**Task statement**
Return, word for word, the lines of the listing below from the one with "Basado en 87 proveedores en Houston." through the one with "Basado en 68 proveedores en Houston.", and no other lines.

**Listed entries**
____________

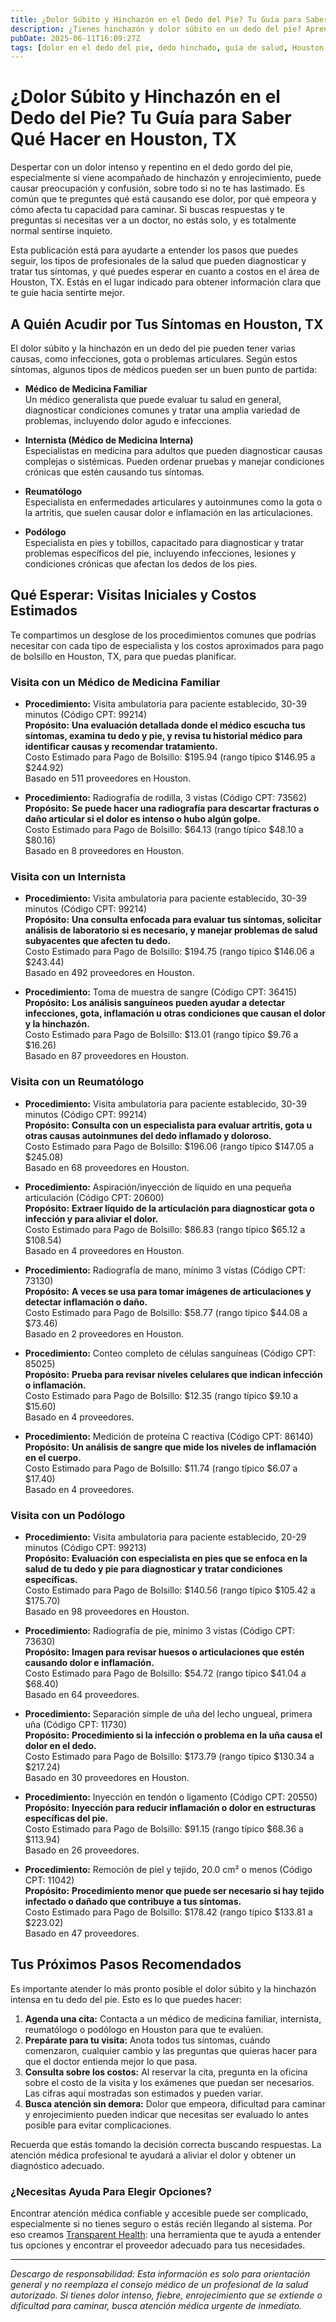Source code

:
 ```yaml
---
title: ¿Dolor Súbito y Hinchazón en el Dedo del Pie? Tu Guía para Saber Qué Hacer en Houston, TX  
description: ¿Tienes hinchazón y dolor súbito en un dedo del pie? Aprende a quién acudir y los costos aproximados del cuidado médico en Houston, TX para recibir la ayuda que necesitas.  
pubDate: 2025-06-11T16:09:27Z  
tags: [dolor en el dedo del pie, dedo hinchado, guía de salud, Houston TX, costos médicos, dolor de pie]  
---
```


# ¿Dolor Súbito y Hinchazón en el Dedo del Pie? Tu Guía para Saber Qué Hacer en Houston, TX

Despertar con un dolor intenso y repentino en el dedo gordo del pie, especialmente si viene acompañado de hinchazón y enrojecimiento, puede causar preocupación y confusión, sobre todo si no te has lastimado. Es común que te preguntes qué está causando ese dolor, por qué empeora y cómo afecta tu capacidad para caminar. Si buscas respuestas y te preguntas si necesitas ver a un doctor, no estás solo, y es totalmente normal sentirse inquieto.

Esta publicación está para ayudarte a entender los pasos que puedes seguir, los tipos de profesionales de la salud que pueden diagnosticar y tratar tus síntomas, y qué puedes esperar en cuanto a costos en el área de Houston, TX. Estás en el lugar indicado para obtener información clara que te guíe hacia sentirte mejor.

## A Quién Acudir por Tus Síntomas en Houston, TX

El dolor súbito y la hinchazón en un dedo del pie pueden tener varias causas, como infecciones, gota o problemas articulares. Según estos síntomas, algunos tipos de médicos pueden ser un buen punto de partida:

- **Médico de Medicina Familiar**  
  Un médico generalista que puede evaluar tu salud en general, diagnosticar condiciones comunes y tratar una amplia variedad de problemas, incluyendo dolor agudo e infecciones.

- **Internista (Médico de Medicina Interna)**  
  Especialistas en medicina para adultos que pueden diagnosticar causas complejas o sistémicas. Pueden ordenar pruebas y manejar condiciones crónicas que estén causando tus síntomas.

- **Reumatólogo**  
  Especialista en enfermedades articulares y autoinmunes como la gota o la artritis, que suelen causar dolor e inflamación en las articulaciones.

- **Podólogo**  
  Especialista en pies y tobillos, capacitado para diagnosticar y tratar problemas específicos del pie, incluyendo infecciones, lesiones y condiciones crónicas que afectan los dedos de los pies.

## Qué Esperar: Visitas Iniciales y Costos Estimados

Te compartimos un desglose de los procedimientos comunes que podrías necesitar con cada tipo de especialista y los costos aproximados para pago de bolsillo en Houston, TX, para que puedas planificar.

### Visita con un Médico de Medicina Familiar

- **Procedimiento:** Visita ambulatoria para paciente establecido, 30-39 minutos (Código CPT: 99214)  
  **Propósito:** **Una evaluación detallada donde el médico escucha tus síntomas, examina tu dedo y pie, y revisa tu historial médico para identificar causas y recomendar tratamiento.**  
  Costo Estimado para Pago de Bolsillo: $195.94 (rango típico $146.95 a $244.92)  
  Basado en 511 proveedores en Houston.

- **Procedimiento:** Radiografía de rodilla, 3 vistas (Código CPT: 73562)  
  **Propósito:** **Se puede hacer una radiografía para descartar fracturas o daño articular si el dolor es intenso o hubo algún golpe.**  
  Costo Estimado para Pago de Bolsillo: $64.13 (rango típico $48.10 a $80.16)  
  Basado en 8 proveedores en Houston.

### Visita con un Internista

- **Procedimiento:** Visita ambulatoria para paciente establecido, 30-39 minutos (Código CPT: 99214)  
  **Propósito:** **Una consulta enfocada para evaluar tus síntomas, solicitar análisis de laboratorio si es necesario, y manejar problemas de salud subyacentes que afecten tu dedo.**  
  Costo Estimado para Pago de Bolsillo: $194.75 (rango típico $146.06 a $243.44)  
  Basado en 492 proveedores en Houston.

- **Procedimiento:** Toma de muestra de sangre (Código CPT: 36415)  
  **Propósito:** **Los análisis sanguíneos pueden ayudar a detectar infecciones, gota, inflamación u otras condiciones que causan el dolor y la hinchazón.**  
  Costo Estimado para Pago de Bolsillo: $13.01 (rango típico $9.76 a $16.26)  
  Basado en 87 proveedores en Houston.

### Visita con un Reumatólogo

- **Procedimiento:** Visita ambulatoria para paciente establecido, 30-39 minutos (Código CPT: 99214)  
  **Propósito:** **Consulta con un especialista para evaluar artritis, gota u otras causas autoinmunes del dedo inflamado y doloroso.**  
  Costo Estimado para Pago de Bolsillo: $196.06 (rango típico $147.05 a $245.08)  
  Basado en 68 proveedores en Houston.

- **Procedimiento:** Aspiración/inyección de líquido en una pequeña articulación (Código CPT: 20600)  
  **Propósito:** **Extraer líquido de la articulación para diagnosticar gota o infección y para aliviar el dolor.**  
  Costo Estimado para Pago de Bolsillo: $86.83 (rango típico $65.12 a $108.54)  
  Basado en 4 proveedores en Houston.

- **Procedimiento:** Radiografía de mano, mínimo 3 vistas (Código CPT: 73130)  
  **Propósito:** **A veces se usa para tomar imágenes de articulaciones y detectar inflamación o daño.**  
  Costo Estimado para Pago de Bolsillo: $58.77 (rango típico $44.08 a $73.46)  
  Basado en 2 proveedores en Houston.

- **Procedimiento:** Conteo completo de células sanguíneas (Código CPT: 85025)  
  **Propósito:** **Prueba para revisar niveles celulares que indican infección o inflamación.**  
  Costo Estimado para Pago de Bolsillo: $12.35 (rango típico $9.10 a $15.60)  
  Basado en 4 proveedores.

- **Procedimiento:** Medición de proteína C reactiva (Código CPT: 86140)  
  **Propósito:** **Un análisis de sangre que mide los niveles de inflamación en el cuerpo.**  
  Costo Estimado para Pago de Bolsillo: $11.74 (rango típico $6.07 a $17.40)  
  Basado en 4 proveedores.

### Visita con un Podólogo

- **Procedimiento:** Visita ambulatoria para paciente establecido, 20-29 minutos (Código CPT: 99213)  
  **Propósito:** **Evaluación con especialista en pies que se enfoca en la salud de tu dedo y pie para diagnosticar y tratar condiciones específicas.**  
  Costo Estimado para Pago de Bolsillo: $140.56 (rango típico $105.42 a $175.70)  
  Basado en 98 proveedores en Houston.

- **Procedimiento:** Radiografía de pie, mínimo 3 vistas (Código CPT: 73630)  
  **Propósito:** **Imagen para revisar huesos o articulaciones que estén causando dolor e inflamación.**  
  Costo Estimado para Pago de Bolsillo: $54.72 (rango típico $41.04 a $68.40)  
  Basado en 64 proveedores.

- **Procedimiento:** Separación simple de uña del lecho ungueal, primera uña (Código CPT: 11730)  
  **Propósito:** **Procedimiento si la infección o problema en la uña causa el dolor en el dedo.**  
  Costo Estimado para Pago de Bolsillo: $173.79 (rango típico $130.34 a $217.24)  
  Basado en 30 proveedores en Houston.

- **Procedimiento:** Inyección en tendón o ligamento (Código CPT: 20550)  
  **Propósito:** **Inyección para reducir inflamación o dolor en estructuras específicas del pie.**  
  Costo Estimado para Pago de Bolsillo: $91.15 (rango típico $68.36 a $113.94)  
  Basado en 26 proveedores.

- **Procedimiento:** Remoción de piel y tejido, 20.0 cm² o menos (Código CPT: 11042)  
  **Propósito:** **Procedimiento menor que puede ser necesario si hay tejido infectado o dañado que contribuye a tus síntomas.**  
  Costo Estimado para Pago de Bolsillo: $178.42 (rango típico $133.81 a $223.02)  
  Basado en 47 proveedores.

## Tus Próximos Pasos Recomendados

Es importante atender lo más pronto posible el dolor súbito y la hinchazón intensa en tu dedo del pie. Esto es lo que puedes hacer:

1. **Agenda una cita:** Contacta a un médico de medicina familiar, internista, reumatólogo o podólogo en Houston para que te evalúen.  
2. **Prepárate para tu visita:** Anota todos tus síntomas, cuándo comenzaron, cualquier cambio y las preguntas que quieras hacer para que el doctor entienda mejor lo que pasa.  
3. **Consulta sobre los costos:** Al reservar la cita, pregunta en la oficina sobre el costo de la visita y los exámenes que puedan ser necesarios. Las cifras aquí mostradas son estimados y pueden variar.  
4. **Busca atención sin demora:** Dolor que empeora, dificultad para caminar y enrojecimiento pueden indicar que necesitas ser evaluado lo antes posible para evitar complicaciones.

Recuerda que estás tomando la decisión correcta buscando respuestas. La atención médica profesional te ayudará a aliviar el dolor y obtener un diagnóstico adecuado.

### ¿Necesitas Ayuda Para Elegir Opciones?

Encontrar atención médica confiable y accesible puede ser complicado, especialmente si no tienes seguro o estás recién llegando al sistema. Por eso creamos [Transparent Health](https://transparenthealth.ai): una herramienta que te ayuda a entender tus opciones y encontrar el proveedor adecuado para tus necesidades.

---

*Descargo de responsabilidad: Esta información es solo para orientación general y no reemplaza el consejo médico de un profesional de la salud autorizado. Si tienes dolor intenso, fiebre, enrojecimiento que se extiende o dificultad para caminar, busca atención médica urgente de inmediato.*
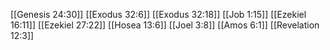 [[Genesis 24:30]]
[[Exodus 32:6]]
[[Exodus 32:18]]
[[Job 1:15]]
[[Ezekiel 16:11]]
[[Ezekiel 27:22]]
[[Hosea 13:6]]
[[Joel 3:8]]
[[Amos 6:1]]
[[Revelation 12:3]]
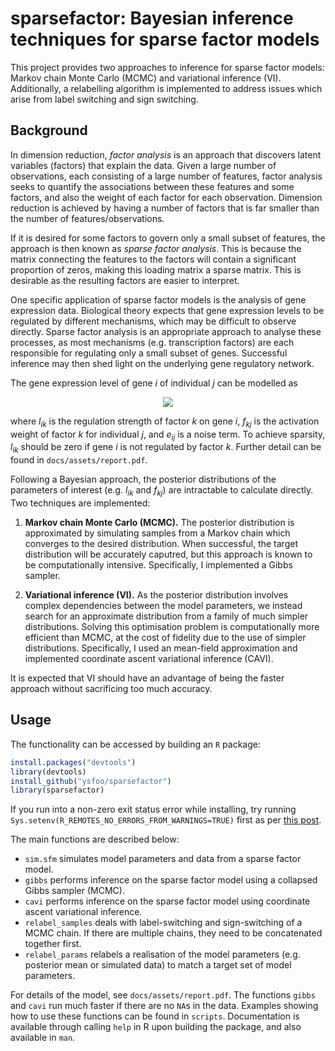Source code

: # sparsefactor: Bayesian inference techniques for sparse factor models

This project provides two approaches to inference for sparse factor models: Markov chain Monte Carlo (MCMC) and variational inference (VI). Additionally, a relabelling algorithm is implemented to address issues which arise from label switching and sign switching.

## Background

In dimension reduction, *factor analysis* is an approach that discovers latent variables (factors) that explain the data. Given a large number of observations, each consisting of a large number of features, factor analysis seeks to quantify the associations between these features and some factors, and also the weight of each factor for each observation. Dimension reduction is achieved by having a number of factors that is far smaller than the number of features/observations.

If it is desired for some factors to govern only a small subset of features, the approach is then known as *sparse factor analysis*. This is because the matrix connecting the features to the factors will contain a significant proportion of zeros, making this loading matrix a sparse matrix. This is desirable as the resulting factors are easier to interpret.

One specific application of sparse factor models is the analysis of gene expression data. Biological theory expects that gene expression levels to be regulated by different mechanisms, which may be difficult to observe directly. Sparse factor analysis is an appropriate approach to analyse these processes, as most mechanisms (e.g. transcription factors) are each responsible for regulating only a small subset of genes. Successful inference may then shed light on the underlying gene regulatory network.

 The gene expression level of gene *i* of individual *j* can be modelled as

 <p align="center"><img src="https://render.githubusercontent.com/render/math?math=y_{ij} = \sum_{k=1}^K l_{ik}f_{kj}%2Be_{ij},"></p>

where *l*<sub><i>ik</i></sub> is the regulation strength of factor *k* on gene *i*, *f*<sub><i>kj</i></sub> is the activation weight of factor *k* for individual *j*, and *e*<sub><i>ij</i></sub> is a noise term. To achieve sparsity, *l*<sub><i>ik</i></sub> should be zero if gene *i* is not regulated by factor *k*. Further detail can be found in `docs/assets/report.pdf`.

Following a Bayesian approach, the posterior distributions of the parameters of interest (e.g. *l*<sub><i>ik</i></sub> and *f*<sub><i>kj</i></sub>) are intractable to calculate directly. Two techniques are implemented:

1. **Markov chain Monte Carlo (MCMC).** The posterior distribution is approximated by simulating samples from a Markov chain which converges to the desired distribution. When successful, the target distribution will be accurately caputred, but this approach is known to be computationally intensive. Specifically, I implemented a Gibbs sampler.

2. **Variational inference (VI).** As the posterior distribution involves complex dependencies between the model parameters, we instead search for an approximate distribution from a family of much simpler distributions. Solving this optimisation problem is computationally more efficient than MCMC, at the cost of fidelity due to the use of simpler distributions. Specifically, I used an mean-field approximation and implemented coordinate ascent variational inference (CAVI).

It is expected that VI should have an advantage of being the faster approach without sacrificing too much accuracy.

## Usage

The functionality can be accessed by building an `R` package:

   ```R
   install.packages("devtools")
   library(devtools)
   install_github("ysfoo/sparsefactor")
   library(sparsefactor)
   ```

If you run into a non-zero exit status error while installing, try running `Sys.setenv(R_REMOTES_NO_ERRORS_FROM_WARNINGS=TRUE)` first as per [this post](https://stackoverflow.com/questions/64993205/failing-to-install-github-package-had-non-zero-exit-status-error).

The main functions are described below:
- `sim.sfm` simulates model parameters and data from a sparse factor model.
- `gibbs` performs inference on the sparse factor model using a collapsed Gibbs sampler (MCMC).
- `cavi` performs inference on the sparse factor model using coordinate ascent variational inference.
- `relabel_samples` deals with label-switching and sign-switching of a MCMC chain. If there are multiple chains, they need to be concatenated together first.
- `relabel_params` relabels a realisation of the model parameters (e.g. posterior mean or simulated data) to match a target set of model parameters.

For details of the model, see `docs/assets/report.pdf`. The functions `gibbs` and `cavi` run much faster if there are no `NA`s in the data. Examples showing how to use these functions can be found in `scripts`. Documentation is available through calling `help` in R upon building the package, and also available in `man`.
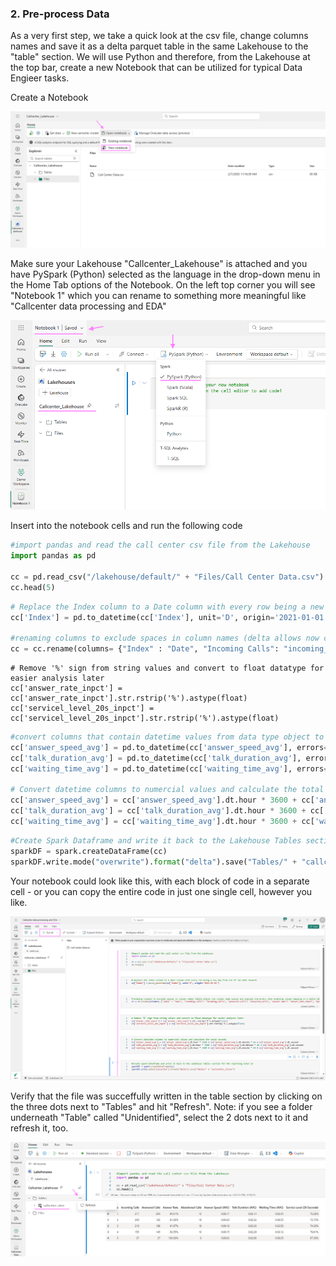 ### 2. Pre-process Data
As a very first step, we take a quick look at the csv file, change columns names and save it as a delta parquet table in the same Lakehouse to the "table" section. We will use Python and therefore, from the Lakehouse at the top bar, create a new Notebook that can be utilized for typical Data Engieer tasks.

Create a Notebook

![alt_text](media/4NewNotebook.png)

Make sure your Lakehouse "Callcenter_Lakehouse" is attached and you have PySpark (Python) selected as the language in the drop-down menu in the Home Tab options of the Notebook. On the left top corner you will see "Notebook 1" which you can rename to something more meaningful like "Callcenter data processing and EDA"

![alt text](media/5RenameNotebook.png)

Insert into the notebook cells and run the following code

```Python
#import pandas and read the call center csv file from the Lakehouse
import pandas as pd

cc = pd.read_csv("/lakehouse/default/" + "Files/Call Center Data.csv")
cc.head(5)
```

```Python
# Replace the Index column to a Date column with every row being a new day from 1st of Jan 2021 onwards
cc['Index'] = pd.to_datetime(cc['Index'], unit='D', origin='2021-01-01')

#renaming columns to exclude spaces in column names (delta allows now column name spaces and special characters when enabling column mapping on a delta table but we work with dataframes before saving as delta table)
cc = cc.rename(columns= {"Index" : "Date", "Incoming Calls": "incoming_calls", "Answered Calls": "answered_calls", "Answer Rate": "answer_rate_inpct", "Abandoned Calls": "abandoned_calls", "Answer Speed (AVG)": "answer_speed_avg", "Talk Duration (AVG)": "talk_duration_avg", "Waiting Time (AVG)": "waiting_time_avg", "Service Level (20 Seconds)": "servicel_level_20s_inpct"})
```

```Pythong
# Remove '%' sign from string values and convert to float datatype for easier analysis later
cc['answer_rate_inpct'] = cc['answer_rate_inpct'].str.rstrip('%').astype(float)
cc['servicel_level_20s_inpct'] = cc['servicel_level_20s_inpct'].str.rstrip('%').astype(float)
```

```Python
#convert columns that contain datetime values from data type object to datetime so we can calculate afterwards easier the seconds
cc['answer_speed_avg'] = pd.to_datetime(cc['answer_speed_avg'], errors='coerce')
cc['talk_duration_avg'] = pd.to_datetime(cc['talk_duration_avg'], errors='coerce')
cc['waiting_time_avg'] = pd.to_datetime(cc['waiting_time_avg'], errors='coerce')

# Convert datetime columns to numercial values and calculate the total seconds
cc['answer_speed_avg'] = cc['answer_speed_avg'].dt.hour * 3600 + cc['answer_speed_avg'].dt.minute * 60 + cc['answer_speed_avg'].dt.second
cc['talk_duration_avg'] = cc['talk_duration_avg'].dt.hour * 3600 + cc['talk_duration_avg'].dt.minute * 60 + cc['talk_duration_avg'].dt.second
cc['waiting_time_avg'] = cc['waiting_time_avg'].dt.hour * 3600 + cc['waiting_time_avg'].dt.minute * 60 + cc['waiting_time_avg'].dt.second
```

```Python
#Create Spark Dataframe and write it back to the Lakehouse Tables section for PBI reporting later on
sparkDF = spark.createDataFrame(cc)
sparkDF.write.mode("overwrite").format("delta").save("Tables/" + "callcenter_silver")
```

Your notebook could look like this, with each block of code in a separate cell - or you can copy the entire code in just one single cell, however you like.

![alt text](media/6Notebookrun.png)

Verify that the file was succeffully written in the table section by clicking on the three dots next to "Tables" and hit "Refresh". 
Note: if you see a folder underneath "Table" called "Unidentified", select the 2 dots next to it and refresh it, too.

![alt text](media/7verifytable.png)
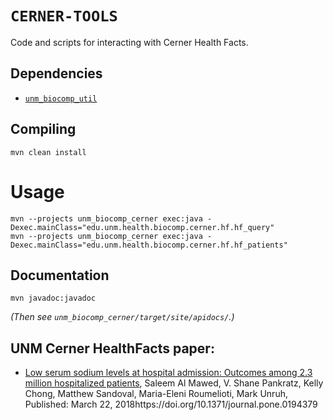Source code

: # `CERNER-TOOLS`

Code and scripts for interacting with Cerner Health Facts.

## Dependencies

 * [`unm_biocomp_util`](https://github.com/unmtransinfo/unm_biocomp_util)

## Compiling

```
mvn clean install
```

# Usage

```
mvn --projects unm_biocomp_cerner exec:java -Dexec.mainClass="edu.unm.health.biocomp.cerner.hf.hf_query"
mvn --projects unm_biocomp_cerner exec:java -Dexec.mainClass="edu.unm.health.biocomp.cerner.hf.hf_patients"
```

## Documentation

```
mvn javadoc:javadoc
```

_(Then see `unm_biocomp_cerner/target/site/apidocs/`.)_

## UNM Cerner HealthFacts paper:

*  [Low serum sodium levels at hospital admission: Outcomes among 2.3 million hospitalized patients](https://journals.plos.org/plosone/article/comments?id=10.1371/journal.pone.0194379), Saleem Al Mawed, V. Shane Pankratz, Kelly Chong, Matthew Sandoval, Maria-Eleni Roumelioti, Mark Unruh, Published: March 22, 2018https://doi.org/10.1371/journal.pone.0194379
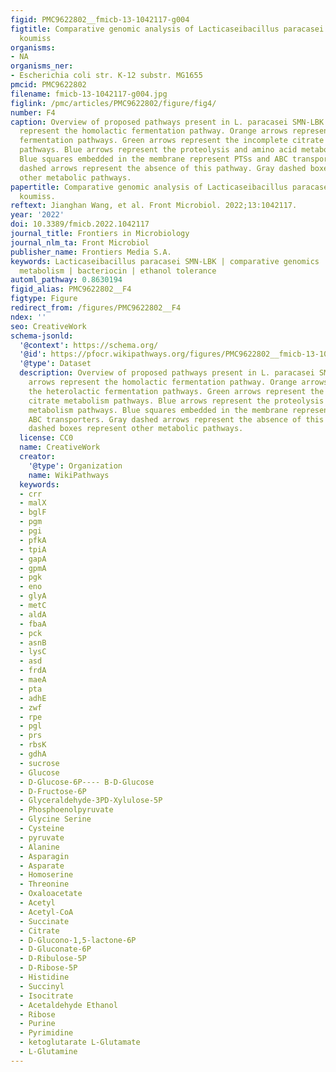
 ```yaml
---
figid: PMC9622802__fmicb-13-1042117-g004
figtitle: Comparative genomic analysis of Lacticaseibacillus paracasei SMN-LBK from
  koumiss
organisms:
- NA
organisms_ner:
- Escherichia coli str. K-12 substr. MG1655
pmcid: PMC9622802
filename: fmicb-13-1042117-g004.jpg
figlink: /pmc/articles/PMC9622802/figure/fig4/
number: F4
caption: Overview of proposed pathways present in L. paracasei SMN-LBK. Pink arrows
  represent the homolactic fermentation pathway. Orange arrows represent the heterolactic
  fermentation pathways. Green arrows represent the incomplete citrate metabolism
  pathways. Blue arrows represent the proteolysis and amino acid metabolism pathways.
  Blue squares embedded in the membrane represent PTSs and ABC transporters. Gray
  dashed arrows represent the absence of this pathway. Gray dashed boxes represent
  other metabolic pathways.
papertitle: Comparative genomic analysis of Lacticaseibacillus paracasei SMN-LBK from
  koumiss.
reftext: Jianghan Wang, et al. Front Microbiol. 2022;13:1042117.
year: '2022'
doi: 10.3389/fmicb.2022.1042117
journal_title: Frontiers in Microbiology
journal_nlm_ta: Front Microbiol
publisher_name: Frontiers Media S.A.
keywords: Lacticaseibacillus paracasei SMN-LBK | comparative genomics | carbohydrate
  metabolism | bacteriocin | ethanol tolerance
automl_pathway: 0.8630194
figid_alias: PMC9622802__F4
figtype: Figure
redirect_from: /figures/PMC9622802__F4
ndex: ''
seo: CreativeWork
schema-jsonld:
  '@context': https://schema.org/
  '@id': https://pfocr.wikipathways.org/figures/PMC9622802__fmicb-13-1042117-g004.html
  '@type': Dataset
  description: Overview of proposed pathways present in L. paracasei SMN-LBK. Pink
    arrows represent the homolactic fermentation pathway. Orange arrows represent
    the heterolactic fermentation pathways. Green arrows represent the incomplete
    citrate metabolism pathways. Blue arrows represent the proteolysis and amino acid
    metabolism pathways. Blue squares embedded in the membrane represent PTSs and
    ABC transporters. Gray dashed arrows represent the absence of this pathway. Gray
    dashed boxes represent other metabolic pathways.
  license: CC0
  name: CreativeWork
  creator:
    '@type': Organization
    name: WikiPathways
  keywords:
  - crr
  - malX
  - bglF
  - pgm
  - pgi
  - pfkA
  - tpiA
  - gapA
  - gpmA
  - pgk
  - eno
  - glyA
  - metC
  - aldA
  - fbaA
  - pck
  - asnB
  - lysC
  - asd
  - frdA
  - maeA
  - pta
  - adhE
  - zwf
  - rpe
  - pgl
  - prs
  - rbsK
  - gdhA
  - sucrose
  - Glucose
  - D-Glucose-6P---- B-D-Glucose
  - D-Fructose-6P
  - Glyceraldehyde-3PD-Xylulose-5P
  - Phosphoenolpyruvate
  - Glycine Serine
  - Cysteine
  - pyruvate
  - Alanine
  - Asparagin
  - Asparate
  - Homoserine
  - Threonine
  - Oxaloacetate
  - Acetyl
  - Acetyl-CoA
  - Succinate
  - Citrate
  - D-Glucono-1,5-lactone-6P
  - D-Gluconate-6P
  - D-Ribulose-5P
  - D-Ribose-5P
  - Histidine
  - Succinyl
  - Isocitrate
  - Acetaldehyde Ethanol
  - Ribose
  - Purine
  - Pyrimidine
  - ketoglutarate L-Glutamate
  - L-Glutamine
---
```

____________

**Worked solution**
  Basado en 87 proveedores en Houston.

### Visita con un Reumatólogo

- **Procedimiento:** Visita ambulatoria para paciente establecido, 30-39 minutos (Código CPT: 99214)  
  **Propósito:** **Consulta con un especialista para evaluar artritis, gota u otras causas autoinmunes del dedo inflamado y doloroso.**  
  Costo Estimado para Pago de Bolsillo: $196.06 (rango típico $147.05 a $245.08)  
  Basado en 68 proveedores en Houston.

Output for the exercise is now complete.